01. Introduction to TJ101

TJ101 is a bispecific antibody-drug conjugate (ADC) targeting EGFR and B7-H3 for the treatment of advanced solid tumors. Compared to traditional monoclonal ADCs, TJ101 utilizes bispecific ADC technology to enhance tumor-killing efficacy and selectivity while reducing off-target toxicity.

EGFR is a well-established oncology target involved in tumor growth and metastasis, while B7-H3 is an immune checkpoint protein associated with tumor progression and has limited expression in normal tissues. These two targets are frequently co-expressed in solid tumors such as lung cancer and head and neck cancers, making them ideal for bispecific ADC development.

TJ101 is a humanized IgG1 bispecific antibody constructed using Knob-into-Hole (KIH) technology. It is conjugated via a cleavable linker to a proprietary topoisomerase I inhibitor payload with a drug-to-antibody ratio (DAR) of 8. Upon internalization by tumor cells, the linker is enzymatically cleaved in the lysosome, releasing the payload to directly kill tumor cells and exert potent bystander effects on surrounding tumor cells. Preclinical studies have confirmed that TJ101 selectively binds to EGFR/B7-H3-expressing tumors, induces strong cytotoxicity, and demonstrates robust antitumor efficacy in animal models.

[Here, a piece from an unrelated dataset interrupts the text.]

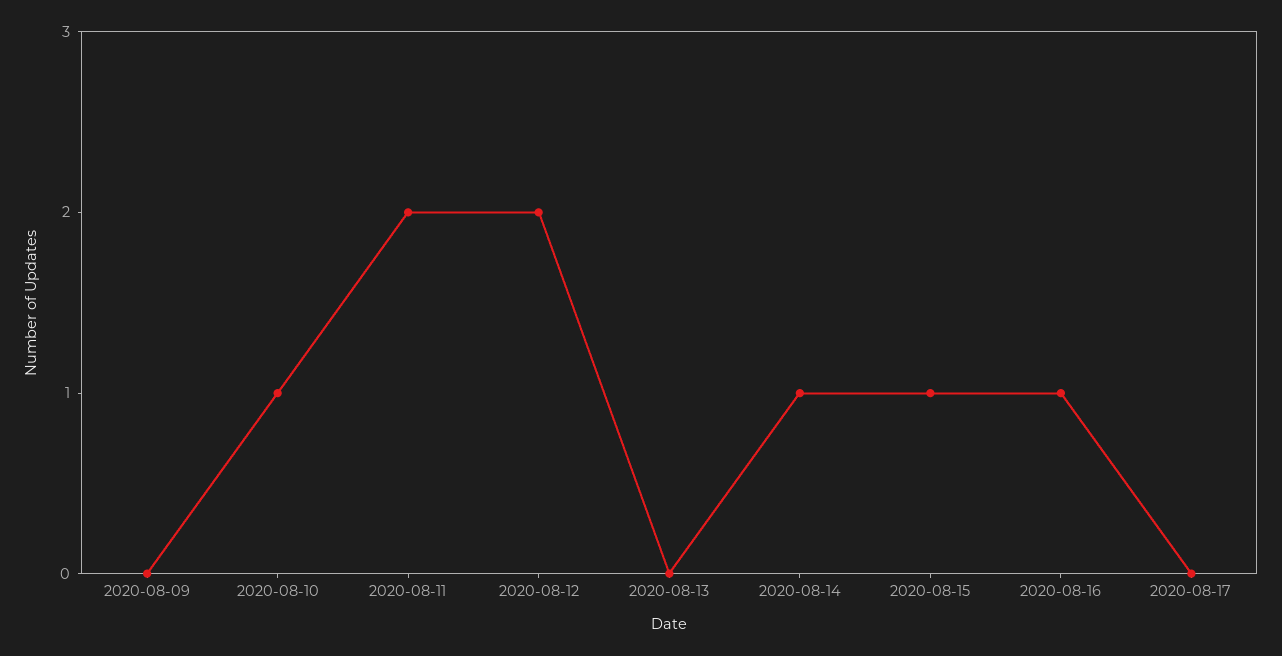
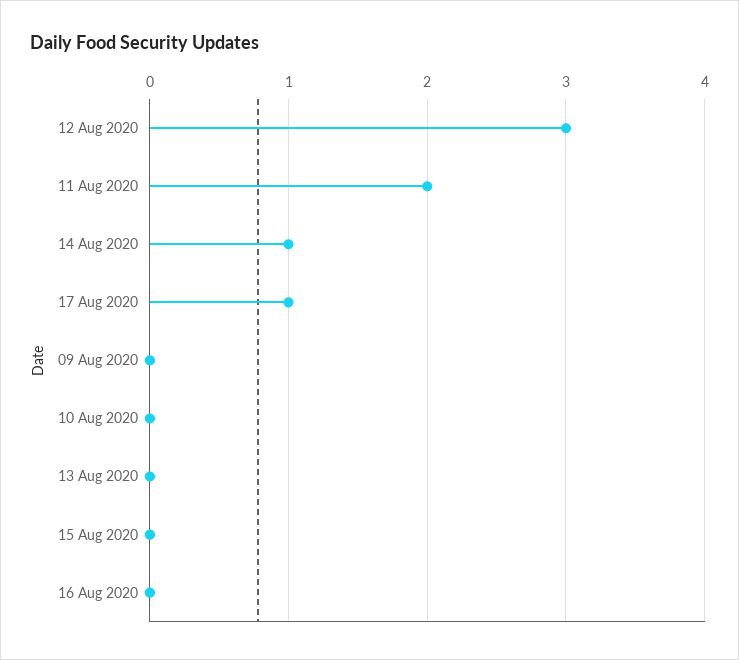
2020-08-10: 1 -> 0
2020-08-12: 2 -> 3
2020-08-15: 1 -> 0
2020-08-16: 1 -> 0
2020-08-17: 0 -> 1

02. Significance of the IND Approval

FDA IND approval is a critical milestone for advancing innovative drugs into clinical development. It signifies that TJ101 has successfully completed comprehensive nonclinical evaluations, with its safety profile, pharmacologic mechanism, and preliminary efficacy data recognized by international regulatory authorities. Phrontline Biopharma will now initiate a MTCT trials, including in the U.S., to accelerate TJ101’s global clinical development.

03. About Phrontline Biopharma

Founded in January 2022 by a team of seasoned, overseas-trained scientists with extensive pharmaceutical R&D experience, Phrontline Biopharma has completed both Angel and Pre-A financing rounds. The company focuses on the research and development of antibody-drug conjugates (ADCs) and has established a globally competitive bispecific dual-payload ADC technology platform along with a diversified product pipeline.